So…….Who Cares?

Wow. That is the word that is primarily associated with the work of director Michael Bay. Bay’s action scenes are meant for “wow.” The actors (or more specifically, actresses) in Bay’s films are meant for “wow.” The special effects are meant to bring out the biggest “wow” possible. Michael Bay has been the champion of “wow” for almost two decades. However, Bay has brought out a new form of “wow” in his films. For example, his 2009 film “Transformers: Revenge of the Fallen” brought out reactions like “wow, this is incredibly stupid,” “wow, there is nothing interesting going on here,” or even “wow, this is one of the worst movies ever.” Similar reactions have been following Bay ever since his debut in 1995 with “Bad Boys,” but Bay’s films have been losing their “wow” factor gradually since he first signed on to bring Hasbro’s robots in disguise to the big screen in 2007. So now Bay has decided to give his cash cow franchise a spit-shine polish, despite not being super interested in making another “Transformers” film. The good news is that Bay has successfully eliminated the negative “wow” factor his films have garnered recently. The bad news is that it’s been replaced with an annoyed “ugh,” as in “ugh, this crap again.”

To be fair, “Transformers: Age of Extinction” does fill out the basic requirement of Michael Bay moves in that it looks cool. Sunsets and sunrises flood the Texas sky as muscular mechanic/inventor Cade Yeager (Mark Wahlberg, replacing Shia LaBeouf as the human hero) tries to scrape together cash to put his daughter Tessa (the unspeakably attractive Nicola Peltz) through school. When Cade and his employee Lucas (T.J. Miller, an actually funny comic relief) find an old truck that looks like it’s been through more than just road rage, Cade brings it home to discover that it’s actually Optimus Prime. Prime, along with the rest of the Autobots, are on the run from the governments of the world that are hunting down the robots after the Chicago attack seen in “Transformers: Dark of the Moon.” But when a government special ops team, commanded by Harold Attinger (Kelsey Grammer, stone faced and barely breaking an octave in his voice) infiltrates Cade’s farm, Optimus springs into action and reunites with the four remaining Autobots he can find (yes, Bumblebee is one of them). The Autobots then discover a high tech corporation, led by sophisticated but sleazy Joshua Joyce (Stanley Tucci, replacing John Turturro as the “weird, spastic old guy played by a credible actor” character), have harnessed the metal of the Transformers (called “transformium,” of course) and are starting to create their own army of Transformers.
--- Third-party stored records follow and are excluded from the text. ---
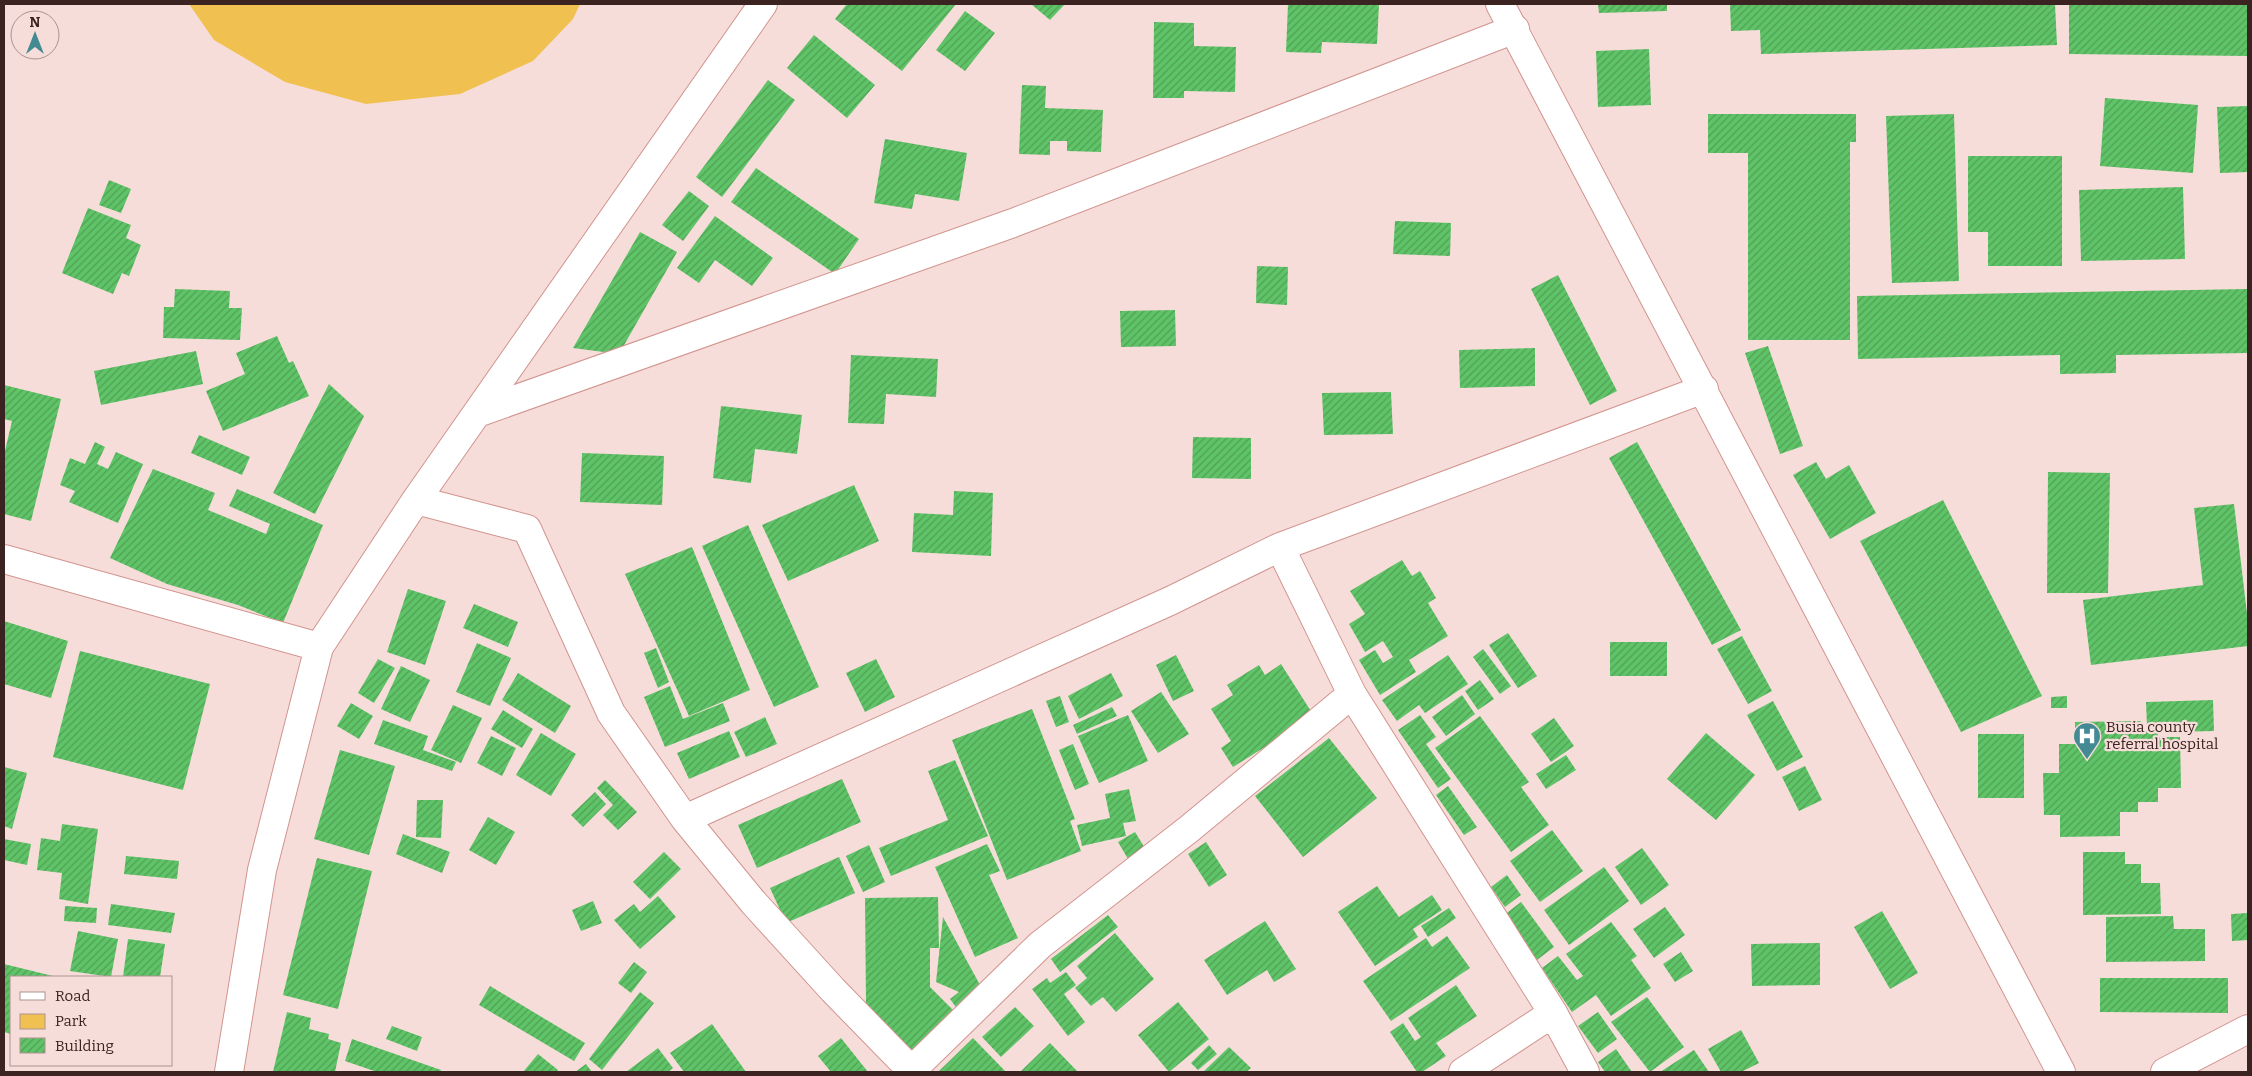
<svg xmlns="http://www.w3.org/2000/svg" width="2252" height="1076" font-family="Bitter,serif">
<defs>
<pattern id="building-hatch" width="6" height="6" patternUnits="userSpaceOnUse" patternTransform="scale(1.25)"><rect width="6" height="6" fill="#5fc468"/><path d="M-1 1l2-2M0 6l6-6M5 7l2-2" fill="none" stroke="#509f55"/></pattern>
</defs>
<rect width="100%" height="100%" fill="#f7ddda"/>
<!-- park -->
<path fill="#f0c050" d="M189,4H580L573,19L533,61L460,94L366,104L285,82L214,40Z"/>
<!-- building -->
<path fill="url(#building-hatch)" d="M847,4H956L902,71L835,19Z
M1031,4H1065L1050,20Z
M1288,4H1379L1377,44L1322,42L1321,53L1286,52Z
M1598,4H1667V11L1599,13Z
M1730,4H2055L2057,45L1761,54L1760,30L1731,31Z
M2069,4H2248V56L2069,54Z
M965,11L995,33L965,71L936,50Z
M1154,22L1194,23V46L1236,47L1235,92L1184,91V98H1153Z
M814,35L875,85L847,118L787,68Z
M1649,49L1651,105L1598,107L1596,51Z
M768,80L795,100L722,197L696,177Z
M1022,85L1046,86L1045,108L1103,110L1101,152L1067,151V141H1050V155L1019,154Z
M2105,98L2198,105L2193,173L2100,166Z
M2248,106V172L2220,173L2217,107Z
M1708,114H1856V142H1850V340H1748V153H1708Z
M1954,114L1959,281L1892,283L1886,116Z
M885,139L967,153L959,201L915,194L912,209L874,203Z
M1968,156H2062V266H1988V232H1968Z
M756,168L859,239L835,274L731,202Z
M109,180L131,189L121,213L99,205Z
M2183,187L2185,259L2081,261L2079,190Z
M689,191L709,206L683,241L662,225Z
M88,208L131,225L126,238L141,245L129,276L122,273L113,294L62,273Z
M715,216L773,258L752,286L715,260L699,283L677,268Z
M1395,221L1451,223L1450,256L1393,254Z
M640,232L677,252L619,354L573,348Z
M1257,266L1288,267L1287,305L1256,303Z
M1558,275L1617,391L1590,405L1531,289Z
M175,289L230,291L229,308H242L240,340L163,338L164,307H174Z
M2248,289V353L2116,355V373L2060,374V355L1858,359L1857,296Z
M1175,310L1176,346L1121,347L1120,311Z
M277,336L289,363L293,361L309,396L223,431L206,391L245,374L236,353Z
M1768,346L1803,446L1780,454L1745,353Z
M1535,348V386L1460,388L1459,350Z
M196,351L203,384L101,405L94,371Z
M851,355L938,359L936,397L886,394L884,424L848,423Z
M329,384L364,416L315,514L273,493Z
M4,385L61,399L31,521L4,514V455L12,421L4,419Z
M1391,392L1393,434L1324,435L1322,393Z
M721,406L802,415L797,454L755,449L751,483L713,478Z
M199,435L250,457L242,475L191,453Z
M1193,437L1251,438V479L1192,478Z
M95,442L105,447L97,464L108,469L116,452L143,464L118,523L69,502L75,491L60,485L70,458L85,464Z
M1637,442L1741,630L1712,645L1609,458Z
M582,453L664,456L662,505L580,502Z
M1816,462L1826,479L1849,465L1876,513L1830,539L1793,475Z
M153,469L215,493L208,510L266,534L270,524L229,506L237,489L323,525L283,623L238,605L167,584L110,558Z
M2048,472L2110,473L2108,593H2047Z
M854,485L879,541L788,581L762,525Z
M954,491L993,493L991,556L912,552L914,513L953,515Z
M1943,500L2042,696L1961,732L1860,541Z
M2234,504L2248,622V646L2091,665L2083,600L2203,585L2194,508Z
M748,525L819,687L774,707L702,546Z
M692,547L750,690L689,716L625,574Z
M1402,560L1412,576L1420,571L1436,598L1428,603L1448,636L1409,660L1416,672L1380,695L1359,660L1375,650L1383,663L1393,657L1383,641L1365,652L1349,624L1365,614L1350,591Z
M408,589L446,601L425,665L387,652Z
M474,604L518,622L508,647L463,628Z
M4,621L68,641L51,698L4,684Z
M1508,633L1537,676L1518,688L1489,645Z
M1742,636L1772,691L1748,704L1717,649Z
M1610,642H1667V676H1610Z
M477,643L511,658L490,706L456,692Z
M656,648L669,682L658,688L644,653Z
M1483,649L1511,686L1500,694L1473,657Z
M80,651L210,684L183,790L53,757Z
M1176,655L1194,691L1173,701L1156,665Z
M1448,655L1468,684L1425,713L1419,705L1397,721L1382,700Z
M378,659L395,668L374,703L358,693Z
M876,659L895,697L865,712L846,673Z
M1281,664L1314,716L1233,767L1221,748L1231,741L1211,709L1233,695L1227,685L1259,665L1265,675Z
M401,666L430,680L410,722L381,709Z
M518,673L571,706L555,733L502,700Z
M1111,673L1123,696L1079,719L1068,696Z
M1480,680L1494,699L1478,710L1465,691Z
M670,686L683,719L723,703L730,721L665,747L644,697Z
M1161,692L1189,734L1158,753L1131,711Z
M1462,695L1475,714L1446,736L1432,717Z
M1060,696L1069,722L1056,727L1046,701Z
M2067,696V708H2051V697Z
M2213,700L2214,731L2171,732V726H2147L2146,702Z
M1773,701L1803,757L1777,771L1747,715Z
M351,703L373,716L359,739L337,726Z
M453,705L482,718L461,763L431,750Z
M1112,707L1117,716L1077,734L1073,725Z
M1032,709L1075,819L1070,821L1081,851L1007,880L952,740Z
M503,710L533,729L522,748L491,729Z
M1128,715L1148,761L1099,783L1078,736Z
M1420,715L1436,737L1426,744L1451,779L1438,788L1398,730Z
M1480,716L1529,782L1521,787L1549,825L1511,852L1435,748Z
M765,717L777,744L746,757L734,732Z
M1554,718L1574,746L1551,762L1531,734Z
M383,720L428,736L423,750L456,762L452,771L374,744Z
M2141,721V731H2158V737H2180L2181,788H2158V802H2138V812H2120V836L2060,837V815H2044L2043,773H2059V744H2075V722Z
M729,731L740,757L689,779L677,753Z
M541,733L576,754L551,796L516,775Z
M1706,733L1755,775L1716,820L1667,779Z
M1978,734H2024V798H1978Z
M491,736L516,748L502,776L477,763Z
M1329,738L1377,798L1303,857L1255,796Z
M1073,744L1089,784L1075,790L1059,750Z
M340,750L395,766L369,855L314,839Z
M1566,755L1576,770L1546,789L1536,774Z
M955,760L988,836L891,876L879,848L948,820L928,771Z
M1805,766L1822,800L1799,811L1782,777Z
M4,767L27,773L12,829L4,826Z
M842,779L861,822L757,868L738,825Z
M605,780L637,812L618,830L603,815L613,805L597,788Z
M1448,786L1477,827L1464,835L1436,795Z
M1129,789L1136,821L1123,823L1126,836L1082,846L1077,825L1110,818L1105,794Z
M595,792L606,804L583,827L571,815Z
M417,800H443L441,838L416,837Z
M488,817L515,832L496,865L469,850Z
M62,824L98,829L88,904L59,899L62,873L37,870L41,838L60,841Z
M1552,830L1583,871L1540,902L1510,861Z
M1135,832L1148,853L1131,864L1118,842Z
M403,834L450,852L442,873L396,854Z
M4,839L31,844L27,865L4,860Z
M1206,842L1227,875L1209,887L1188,854Z
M987,844L1000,871L989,875L1018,938L975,957L935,867Z
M869,845L885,882L863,892L846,856Z
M1642,848L1669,885L1641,905L1615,867Z
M664,852L681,869L650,899L633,882Z
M2083,852H2125V864H2141V883H2160L2161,914L2083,915Z
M126,856L179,861L177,879L124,874Z
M839,857L855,893L786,923L770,888Z
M317,858L372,871L338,1009L283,995Z
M1604,867L1629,901L1569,945L1544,910Z
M1507,875L1521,895L1505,907L1491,887Z
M1377,886L1399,917L1432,895L1442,910L1413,929L1418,937L1375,966L1338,912Z
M658,896L676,917L640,949L614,920L634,904L640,912Z
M938,897L939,948H930V987L957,1014L915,1055L866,1005L865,898Z
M593,901L602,923L581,931L572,910Z
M1521,902L1554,947L1537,960L1504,915Z
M111,904L175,913L171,933L108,925Z
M65,906L97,908L96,923L64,921Z
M1665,907L1685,935L1654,958L1633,929Z
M1449,908L1456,918L1428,937L1421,926Z
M1882,911L1918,973L1890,989L1854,927Z
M2248,913V940L2232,941L2231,914Z
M1108,915L1118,927L1060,972L1051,959Z
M2173,916L2174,929H2205V961L2106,962V917Z
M943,917L986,996L961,1014L950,999L959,992L936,982Z
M1265,921L1296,969L1274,982L1267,970L1227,995L1204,960Z
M1611,922L1637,956L1631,960L1651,988L1611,1016L1596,995L1572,1012L1542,968L1558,956L1577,980L1583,976L1566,954Z
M78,931L118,939L111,977L70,971Z
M1115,933L1154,979L1116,1012L1103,997L1091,1006L1075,988L1087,978L1077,966Z
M1447,936L1470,968L1391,1021L1363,981L1426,938L1432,947Z
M128,939L165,944L160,977H123Z
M1820,943V985L1752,986L1751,944Z
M1681,952L1693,971L1675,982L1663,964Z
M634,962L647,972L631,993L618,983Z
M4,964L57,977H11V1034L4,1032Z
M1066,972L1076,985L1064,994L1085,1022L1068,1036L1032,989L1047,978L1050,983Z
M2100,978H2228V1013L2100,1012Z
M1456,985L1477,1016L1436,1043L1446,1056L1422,1072H1417L1390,1032L1403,1023L1415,1041L1421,1037L1408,1018Z
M490,986L585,1043L574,1061L479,1005Z
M640,992L654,1003L602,1070L589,1059Z
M1647,997L1684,1047L1650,1072L1611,1022Z
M1178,1002L1209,1039L1169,1072L1138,1035Z
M1015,1007L1034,1026L1001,1057L982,1037Z
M287,1012L311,1018L309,1029L329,1034L328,1039L341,1043L335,1072H273Z
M1598,1012L1617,1039L1598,1053L1578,1026Z
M712,1024L746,1072H684L670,1053Z
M392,1026L422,1037L417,1051L386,1039Z
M1741,1030L1759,1063L1741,1072H1721L1708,1049Z
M841,1038L868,1072H831L818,1056Z
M973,1038L1006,1072H938Z
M352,1039L441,1070L440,1072H377L345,1061Z
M1050,1043L1078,1072H1020Z
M1209,1045L1217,1054L1198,1070L1191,1063Z
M1229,1047L1251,1068L1246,1072H1203Z
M658,1048L673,1068L668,1072H626Z
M1616,1049L1632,1072H1605L1598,1062Z
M1694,1050L1709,1072H1660Z
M538,1054L558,1070L556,1072H523Z
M586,1064L592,1072H575Z"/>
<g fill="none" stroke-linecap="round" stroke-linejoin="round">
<!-- minor casing -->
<g stroke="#d1948e" stroke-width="30">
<path id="minor" d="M1500,4L2061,1072
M477,413L1013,223L1515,29
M416,500L527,529L611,713L685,819L753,902L833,990L913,1072
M1280,547L1352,694L1553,1013L1585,1072
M4,559L319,647
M685,819L1170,601L1280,547L1704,389
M912,1070L1040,945L1189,829L1352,694
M229,1072L262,870L319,647L416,500L763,4
M1463,1072L1553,1013
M2165,1072L2248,1029"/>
</g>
<!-- minor -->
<use href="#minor" stroke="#fff" stroke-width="28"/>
</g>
<!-- icons -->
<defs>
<g id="hospital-pin" transform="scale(1.4375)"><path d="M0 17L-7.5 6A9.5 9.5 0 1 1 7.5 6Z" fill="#438a92" stroke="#f7ddda"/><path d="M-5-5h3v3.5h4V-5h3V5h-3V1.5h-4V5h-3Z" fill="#fff"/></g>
</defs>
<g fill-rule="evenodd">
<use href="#hospital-pin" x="2087" y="736"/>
</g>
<g text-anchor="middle" stroke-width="4.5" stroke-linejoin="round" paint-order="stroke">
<!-- poi labels -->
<g font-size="15" fill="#3b2321" stroke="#f7ddda" text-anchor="start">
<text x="2106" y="732">Busia county<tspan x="2106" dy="17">referral hospital</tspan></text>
</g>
</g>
<!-- border -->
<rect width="2252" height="1076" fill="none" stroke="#3b2321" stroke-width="10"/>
<!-- legend -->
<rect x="10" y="976" width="162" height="90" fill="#f7ddda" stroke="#ac9390"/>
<rect x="20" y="992" width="25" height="8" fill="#ffffff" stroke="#ac9390"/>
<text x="55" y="1001" font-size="15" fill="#3b2321">Road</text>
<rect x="20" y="1014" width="25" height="15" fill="#f0c050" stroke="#ac9390"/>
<text x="55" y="1026" font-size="15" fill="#3b2321">Park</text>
<rect x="20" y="1038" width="25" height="15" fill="url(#building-hatch)" stroke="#ac9390"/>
<text x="55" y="1051" font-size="15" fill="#3b2321">Building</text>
<!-- north arrow -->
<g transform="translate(35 35)"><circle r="24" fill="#f7ddda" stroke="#ac9390"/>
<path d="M0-4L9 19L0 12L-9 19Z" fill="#438a92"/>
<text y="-8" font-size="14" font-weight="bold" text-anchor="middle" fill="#3b2321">N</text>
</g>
</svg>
I’m starting a new paragraph here because the previous dissertation is only half of the entire plot of the movie. In fact, “Age of Extinction” could be split into three separate movies instead of being (very poorly) put together for a nearly three-hour bonanza of boom. There is terrible pacing and transition between scenes, with nearly nothing to make moments gel together. The acting is either forgettable or just bland, especially from Nicola Peltz and Kelsey Grammer. Mark Wahlberg does his job of saying silly lines as serious as possible, which almost makes his lines enjoyably ridiculous. The Transformers themselves, Autobots and pseudo-Decepticon alike, are mostly forgettable despite being voiced by the likes of John Goodman and Ken Watanabe. No matter how many times the robots pull out a gun from nothing, transform, or ride robotic dinosaurs (which did tug at the heart of the 8 year-old in me), the new robots are better off as toys than they are as memorable characters.

In fact, the problem with “Age of Extinction” is that it has lost whatever lasting impression the previous films have left. Sure, the “Transformers” movies have left good and bad tastes in the mouths of others, but at least there was something to talk about when leaving the theatre. Even when “Age of Extinction” travels to China for its climax, has a cool looking spaceship, and tries to incorporate the robots’ involvement in the dinosaur extinction on Earth, it does nothing to make the viewer shift closer to the screen. While there may be some awe-worthy scenes for the young boys seeing the movie, anyone else will find “Age of Extinction” dead on arrival. It’s certainly not Michael Bay’s worst film (“Revenge of the Fallen” or last year’s “Pain & Gain” are tied for that dishonor), but it’s certainly the blandest film Bay has ever done. Think about that for a second: the man who is known for monstrous robots fighting each other in front of beautiful women and explosions made an extremely boring film about monstrous robots fighting each other in front of beautiful women and explosions. If one dares to view “Age of Extinction,” this question should be brought up after the movie’s over: Who is less interested in Transformers, the viewer or the director?